As a second aspect, provided in an embodiment of the present disclosure is a battery module, including the aforementioned signal collecting component.

The beneficial effects of the present disclosure is as follows: in the signal collecting component provided in the present disclosure, the first PCB is integrally provided with the AFE, and a connection between the FFC and AFE is achieved through the first PCB. In such an arrangement, compared to the traditional long-distance and multi-line connection between FFC and BMS, it may effectively shorten the connection distance between the signal collecting component and AFE, thereby effectively reducing the interference in the process of transmitting signals from the FFC to the AFE, and guaranteeing the accuracy of signal transmission. Also, the AFE converts the analog signals collected through the FFC into digital signals at the signal collecting component, therefore only two intermediate cables are necessary to transfer the signals to the BMS, resulting in a small number of intermediate cables, low cost, and two cables that are easy to comb, which greatly reduces the failure rate at this position.

● ● ● ● ●

• PROBLEMS TO WORK ON
(a) Repeat the battery module passage word for word, beginning at "As a second" and stopping after "signal collecting component.".
(b) According to the battery module passage, how many intermediate cables are needed to carry the signals to the BMS?
None of the items are needed.

(Keypoint data for human poses)
● ● ● ● ●

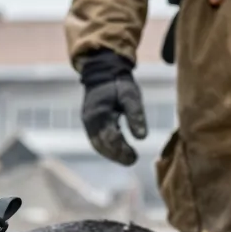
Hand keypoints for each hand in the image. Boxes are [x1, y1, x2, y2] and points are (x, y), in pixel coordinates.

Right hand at [79, 48, 147, 165]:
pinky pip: (96, 139)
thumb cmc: (118, 82)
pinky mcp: (90, 122)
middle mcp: (90, 121)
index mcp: (99, 114)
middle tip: (132, 161)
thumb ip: (136, 115)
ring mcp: (88, 122)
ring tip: (126, 159)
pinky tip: (118, 151)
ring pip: (97, 144)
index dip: (122, 150)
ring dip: (111, 154)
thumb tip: (142, 138)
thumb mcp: (131, 95)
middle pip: (101, 145)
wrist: (102, 70)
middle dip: (116, 155)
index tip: (135, 157)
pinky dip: (106, 148)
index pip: (110, 138)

● ● ● ● ●

• ANSWERS TO THE TASKS
(a)
As a second aspect, provided in an embodiment of the present disclosure is a battery module, including the aforementioned signal collecting component.

(b) Two